__Task instructions__. Although the data below holds other lines too, output only those from the line with "X0300942Y0243795D01*" up to and including the line with "X0011080Y0246482D01*", exactly as they appear.

─── Data to process ───

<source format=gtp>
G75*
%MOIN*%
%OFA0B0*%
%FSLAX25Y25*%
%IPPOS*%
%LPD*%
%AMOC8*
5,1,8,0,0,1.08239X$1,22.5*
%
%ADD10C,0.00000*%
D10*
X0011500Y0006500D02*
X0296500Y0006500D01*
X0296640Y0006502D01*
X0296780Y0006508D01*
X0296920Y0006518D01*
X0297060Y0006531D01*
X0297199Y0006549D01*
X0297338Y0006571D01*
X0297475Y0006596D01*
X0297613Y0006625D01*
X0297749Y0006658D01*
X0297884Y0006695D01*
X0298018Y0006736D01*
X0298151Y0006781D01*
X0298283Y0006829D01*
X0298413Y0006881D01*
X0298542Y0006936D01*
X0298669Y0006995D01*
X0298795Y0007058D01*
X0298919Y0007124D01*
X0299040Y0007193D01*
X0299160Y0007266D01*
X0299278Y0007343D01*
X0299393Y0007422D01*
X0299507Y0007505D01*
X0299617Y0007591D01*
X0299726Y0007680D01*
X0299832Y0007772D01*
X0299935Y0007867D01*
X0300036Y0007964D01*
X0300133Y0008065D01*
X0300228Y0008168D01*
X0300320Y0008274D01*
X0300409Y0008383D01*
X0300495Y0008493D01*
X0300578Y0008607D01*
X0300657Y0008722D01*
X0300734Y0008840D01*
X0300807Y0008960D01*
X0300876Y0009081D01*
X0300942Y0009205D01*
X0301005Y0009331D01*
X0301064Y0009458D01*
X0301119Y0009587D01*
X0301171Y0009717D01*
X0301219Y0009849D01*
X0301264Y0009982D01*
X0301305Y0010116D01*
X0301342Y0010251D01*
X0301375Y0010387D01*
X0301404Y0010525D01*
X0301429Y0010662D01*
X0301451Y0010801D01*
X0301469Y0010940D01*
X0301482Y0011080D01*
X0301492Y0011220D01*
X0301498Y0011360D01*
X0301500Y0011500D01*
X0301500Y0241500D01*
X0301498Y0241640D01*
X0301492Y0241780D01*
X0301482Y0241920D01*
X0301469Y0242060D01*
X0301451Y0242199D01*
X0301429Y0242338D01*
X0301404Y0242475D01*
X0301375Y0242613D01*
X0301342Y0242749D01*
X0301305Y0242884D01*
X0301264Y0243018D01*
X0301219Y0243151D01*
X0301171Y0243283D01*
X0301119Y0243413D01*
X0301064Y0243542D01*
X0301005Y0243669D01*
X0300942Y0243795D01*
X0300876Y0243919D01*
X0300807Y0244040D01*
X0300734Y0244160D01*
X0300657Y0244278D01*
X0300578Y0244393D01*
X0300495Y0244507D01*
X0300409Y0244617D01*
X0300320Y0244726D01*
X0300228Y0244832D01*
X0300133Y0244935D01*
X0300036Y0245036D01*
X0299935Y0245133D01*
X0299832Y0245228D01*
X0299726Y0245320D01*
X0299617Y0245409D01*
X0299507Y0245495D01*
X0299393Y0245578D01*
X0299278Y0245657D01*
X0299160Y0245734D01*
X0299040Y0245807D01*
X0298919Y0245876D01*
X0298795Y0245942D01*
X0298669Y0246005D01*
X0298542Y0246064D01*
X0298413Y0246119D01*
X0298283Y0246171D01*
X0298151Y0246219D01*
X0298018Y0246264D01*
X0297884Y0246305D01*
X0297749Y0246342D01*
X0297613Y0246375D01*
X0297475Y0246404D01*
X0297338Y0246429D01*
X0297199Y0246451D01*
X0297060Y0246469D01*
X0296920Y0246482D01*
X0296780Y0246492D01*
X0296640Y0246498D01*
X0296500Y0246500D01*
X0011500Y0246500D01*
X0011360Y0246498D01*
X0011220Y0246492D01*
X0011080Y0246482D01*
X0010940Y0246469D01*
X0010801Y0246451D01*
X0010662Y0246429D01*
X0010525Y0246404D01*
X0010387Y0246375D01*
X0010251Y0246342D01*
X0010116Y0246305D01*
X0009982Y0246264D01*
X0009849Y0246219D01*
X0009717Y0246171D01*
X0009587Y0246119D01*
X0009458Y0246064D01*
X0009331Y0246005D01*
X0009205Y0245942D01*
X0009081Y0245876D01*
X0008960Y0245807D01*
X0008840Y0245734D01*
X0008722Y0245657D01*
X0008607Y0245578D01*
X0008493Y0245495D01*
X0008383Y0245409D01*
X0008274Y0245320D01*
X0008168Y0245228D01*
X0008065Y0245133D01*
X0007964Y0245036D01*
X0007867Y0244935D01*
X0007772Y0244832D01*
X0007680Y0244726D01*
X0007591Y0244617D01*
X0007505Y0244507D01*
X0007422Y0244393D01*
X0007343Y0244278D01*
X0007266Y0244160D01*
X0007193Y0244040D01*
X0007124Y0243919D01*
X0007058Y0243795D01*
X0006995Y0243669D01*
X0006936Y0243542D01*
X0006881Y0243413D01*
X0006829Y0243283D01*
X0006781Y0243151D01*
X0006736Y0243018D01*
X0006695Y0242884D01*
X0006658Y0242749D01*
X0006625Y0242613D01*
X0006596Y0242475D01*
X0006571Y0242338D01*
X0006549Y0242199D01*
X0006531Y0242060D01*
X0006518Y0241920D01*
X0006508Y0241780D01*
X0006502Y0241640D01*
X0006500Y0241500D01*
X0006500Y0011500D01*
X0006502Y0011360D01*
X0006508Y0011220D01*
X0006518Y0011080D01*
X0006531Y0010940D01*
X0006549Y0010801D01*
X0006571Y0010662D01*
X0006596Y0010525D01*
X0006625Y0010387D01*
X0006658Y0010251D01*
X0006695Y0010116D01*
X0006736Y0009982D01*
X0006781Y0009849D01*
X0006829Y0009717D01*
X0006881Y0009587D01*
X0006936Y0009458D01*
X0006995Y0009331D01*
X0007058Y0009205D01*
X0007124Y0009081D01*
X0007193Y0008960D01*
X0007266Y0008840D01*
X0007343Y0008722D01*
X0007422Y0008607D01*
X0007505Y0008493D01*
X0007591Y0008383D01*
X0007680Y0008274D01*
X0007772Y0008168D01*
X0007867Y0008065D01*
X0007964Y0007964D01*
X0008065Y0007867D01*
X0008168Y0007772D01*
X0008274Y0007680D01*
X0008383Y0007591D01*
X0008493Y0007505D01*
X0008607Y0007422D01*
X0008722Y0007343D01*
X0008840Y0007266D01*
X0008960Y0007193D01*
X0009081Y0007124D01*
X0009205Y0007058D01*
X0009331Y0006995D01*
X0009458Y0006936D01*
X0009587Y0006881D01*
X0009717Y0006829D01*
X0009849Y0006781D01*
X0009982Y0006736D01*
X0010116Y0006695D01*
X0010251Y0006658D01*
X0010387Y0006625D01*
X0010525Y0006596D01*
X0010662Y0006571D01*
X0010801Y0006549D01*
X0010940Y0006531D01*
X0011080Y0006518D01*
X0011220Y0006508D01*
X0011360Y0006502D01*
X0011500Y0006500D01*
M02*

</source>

───
─── Data to process ───

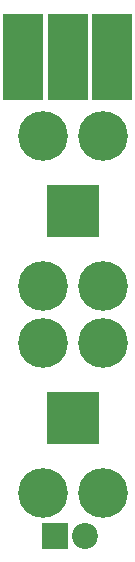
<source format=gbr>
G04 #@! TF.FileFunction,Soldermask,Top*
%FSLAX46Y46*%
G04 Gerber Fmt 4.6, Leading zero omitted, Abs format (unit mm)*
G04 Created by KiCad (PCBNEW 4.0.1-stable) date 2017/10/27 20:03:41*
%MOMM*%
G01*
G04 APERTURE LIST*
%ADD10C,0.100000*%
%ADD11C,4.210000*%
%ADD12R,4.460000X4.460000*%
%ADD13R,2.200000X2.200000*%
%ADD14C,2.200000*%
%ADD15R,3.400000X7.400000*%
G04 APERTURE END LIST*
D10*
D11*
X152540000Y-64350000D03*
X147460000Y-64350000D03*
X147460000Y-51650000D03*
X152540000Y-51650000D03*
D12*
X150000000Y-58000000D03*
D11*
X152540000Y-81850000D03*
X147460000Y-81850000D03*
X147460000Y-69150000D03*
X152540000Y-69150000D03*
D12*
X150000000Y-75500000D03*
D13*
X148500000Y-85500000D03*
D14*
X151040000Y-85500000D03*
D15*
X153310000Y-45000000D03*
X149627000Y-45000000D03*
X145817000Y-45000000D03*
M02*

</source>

───

__Your solution__.
X0300942Y0243795D01*
X0300876Y0243919D01*
X0300807Y0244040D01*
X0300734Y0244160D01*
X0300657Y0244278D01*
X0300578Y0244393D01*
X0300495Y0244507D01*
X0300409Y0244617D01*
X0300320Y0244726D01*
X0300228Y0244832D01*
X0300133Y0244935D01*
X0300036Y0245036D01*
X0299935Y0245133D01*
X0299832Y0245228D01*
X0299726Y0245320D01*
X0299617Y0245409D01*
X0299507Y0245495D01*
X0299393Y0245578D01*
X0299278Y0245657D01*
X0299160Y0245734D01*
X0299040Y0245807D01*
X0298919Y0245876D01*
X0298795Y0245942D01*
X0298669Y0246005D01*
X0298542Y0246064D01*
X0298413Y0246119D01*
X0298283Y0246171D01*
X0298151Y0246219D01*
X0298018Y0246264D01*
X0297884Y0246305D01*
X0297749Y0246342D01*
X0297613Y0246375D01*
X0297475Y0246404D01*
X0297338Y0246429D01*
X0297199Y0246451D01*
X0297060Y0246469D01*
X0296920Y0246482D01*
X0296780Y0246492D01*
X0296640Y0246498D01*
X0296500Y0246500D01*
X0011500Y0246500D01*
X0011360Y0246498D01*
X0011220Y0246492D01*
X0011080Y0246482D01*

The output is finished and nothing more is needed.